C. the dunk, B. the dunk
Cardell Butler led Utah State in slam dunks this season.
But he doesn’t quite lead the nation.
Butler was eliminated in the first round of the College Slam Dunk Championship, held in San Antonio where the Final Four will be played.
In a contest shown nationally on ESPN, Butler took it to the wire on both his attempts. Given 30 seconds to dunk, he missed his first attempts before jamming home passes off the glass to himself with time running out.
On a scale of 60, Butler rated a 44.1 for his first dunk off the backboard, then added a 43 with his second slam. His score with the two dunks averaged together left him in sixth place, two spots out of advancing to the semifinals.
Butler’s dunking ability comes as no surprise to Utah State fans, who saw the shooting guard throw down 22 jams this year in a variety of circumstances – alley-oop, break away, monster follow-through dunks off of teammate’s missed shots.
Butler was a first-team all-Big West player who averaged 14 points per game to help the Aggies to a tie for first in conference play with the Pacific Tigers and Utah State’s first top 25 ranking in any poll since 1978.
Ironically, Pacific made quite a showing in the dunk contest. For all Butler’s crowd-pleasing ability, the senior had to watch as the Tigers’ Myree Bowden made it to the final, only to lose on the last dunk of the night.

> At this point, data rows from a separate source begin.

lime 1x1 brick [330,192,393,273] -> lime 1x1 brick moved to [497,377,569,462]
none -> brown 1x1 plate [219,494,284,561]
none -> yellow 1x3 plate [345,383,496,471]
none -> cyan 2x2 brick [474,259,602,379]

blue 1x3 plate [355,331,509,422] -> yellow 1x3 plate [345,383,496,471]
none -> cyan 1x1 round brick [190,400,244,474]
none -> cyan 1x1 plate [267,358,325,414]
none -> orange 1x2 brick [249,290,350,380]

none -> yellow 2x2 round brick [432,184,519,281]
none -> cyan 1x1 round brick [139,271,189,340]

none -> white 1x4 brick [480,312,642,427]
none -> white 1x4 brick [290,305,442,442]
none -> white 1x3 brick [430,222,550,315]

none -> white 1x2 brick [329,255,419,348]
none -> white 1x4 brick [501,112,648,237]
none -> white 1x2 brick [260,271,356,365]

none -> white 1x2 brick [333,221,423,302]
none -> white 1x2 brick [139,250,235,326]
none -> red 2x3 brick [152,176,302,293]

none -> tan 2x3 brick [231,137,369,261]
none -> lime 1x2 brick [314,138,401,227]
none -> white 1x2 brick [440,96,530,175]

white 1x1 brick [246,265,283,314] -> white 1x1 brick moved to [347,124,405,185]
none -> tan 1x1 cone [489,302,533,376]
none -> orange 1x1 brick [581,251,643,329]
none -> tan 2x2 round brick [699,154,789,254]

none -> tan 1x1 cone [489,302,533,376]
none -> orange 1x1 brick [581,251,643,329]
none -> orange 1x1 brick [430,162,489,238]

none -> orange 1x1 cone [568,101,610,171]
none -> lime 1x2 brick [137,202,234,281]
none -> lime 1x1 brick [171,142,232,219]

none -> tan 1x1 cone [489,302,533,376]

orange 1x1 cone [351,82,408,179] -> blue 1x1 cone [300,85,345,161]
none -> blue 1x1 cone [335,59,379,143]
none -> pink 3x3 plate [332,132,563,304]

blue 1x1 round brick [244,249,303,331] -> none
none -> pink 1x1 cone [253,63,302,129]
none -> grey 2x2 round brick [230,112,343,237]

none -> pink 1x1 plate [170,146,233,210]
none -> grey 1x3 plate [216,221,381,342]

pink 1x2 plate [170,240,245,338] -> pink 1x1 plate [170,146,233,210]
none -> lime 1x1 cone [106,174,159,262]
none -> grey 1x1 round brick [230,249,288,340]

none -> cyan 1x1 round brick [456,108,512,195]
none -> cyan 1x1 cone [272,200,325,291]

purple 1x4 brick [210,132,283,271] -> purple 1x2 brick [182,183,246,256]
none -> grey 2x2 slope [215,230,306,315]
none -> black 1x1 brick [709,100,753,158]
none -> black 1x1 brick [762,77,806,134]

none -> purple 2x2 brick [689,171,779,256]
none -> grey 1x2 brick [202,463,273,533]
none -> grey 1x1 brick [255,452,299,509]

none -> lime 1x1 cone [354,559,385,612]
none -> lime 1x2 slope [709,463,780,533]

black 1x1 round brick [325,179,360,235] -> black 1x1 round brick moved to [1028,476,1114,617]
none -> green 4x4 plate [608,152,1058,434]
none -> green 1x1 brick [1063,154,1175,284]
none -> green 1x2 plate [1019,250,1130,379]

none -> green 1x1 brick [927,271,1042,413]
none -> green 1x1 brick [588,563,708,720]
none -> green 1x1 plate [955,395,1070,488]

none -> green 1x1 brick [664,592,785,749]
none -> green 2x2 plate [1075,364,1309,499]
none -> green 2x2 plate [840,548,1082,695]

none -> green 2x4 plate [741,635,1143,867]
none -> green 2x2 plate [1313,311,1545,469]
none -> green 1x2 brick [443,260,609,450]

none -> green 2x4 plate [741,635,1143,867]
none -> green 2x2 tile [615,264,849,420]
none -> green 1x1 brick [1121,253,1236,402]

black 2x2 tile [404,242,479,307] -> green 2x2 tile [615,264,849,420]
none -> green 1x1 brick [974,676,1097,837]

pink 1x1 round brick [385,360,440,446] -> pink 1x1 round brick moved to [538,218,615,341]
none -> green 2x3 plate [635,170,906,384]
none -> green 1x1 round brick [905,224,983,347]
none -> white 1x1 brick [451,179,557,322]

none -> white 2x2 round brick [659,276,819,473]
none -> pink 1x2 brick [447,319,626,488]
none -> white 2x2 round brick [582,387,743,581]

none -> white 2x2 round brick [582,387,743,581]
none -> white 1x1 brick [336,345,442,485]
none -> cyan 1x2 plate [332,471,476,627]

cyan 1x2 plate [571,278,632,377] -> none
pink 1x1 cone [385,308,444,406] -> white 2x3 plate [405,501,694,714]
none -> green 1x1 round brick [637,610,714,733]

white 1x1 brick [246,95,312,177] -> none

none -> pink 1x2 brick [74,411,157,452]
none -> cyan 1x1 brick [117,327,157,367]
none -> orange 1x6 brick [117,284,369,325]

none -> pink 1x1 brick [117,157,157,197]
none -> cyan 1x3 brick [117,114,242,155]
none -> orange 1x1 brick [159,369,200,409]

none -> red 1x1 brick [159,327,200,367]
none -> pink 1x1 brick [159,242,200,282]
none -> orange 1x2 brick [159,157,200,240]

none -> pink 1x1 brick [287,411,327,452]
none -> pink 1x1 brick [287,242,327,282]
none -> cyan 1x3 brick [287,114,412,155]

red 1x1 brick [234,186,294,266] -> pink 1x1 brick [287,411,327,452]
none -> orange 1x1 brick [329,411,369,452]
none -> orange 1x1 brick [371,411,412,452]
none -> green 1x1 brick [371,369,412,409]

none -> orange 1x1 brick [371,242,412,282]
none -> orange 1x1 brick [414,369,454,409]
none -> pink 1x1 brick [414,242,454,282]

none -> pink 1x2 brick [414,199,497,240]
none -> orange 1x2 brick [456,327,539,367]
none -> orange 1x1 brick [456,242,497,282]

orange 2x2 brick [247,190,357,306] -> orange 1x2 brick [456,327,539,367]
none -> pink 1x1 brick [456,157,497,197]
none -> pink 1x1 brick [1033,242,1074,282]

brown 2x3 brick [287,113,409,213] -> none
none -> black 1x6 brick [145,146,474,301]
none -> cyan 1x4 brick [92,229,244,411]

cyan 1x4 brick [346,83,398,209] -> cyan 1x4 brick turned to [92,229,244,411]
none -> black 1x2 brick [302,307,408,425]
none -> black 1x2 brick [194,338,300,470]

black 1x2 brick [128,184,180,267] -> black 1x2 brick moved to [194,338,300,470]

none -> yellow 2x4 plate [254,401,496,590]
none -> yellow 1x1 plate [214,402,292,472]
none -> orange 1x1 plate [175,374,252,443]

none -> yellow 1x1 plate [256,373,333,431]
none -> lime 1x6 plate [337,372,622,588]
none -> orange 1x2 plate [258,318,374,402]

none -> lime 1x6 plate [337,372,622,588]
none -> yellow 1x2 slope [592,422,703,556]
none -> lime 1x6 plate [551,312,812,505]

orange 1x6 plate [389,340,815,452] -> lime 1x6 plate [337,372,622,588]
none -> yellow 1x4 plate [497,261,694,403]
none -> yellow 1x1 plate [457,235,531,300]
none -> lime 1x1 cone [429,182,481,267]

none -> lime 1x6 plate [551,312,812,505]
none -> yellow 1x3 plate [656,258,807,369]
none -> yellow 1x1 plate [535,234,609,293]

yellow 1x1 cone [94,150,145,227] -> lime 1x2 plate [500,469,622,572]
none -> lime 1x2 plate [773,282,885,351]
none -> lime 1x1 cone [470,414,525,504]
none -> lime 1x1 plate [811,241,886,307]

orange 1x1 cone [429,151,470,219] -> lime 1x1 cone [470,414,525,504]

Andre Emmett of Texas Tech took home the title, leaping over six children huddled in a group on his final dunk to beat out Bowden by two-tenths of a point. Emmett scored a near-perfect 59.4 on the jam.
Bowden made the individual contest a team show by taking a Statue of Liberty handoff from teammate Tyler Newton in the semifinals. Then Bowden lept over Miah Davis, another teammate, in the finals.
Part of the judging criteria was creativity. Emmett earned the only perfect score of the night in the semifinals by tossing a bounce pass to himself off the back wall.
Other contestants were Julius Page of Pittsburgh (named after Julius Irving), Bobby Carter of Western Illinois, Sylvester Willis of Southern Illinois, Winston Davis of Lafayette.
Tony Allen of Oklahoma State was invited but did not compete because his team is playing in the Final Four.
Contestants were judged for difficulty and creativity. With this mandate, dunkers tried everything – off the shot clock, wall, backboard, tearing their shirts off – as well as resorting to the classics – 360-degree dunks, windmill jams and from-the-foul-line leaps.
Some of the contestants post-dunk showboating reflected NFL-style celebrations, without the fines and 15-yard penalties. One contestant pulled out a Sharpie to sign the ball a la Terrell Owens, and another pulled out a cell phone. A shirtless Bowden took a black cowboy hat from Newton after the semifinals to dance under the hoop.
The event also featured a three-point shooting contest.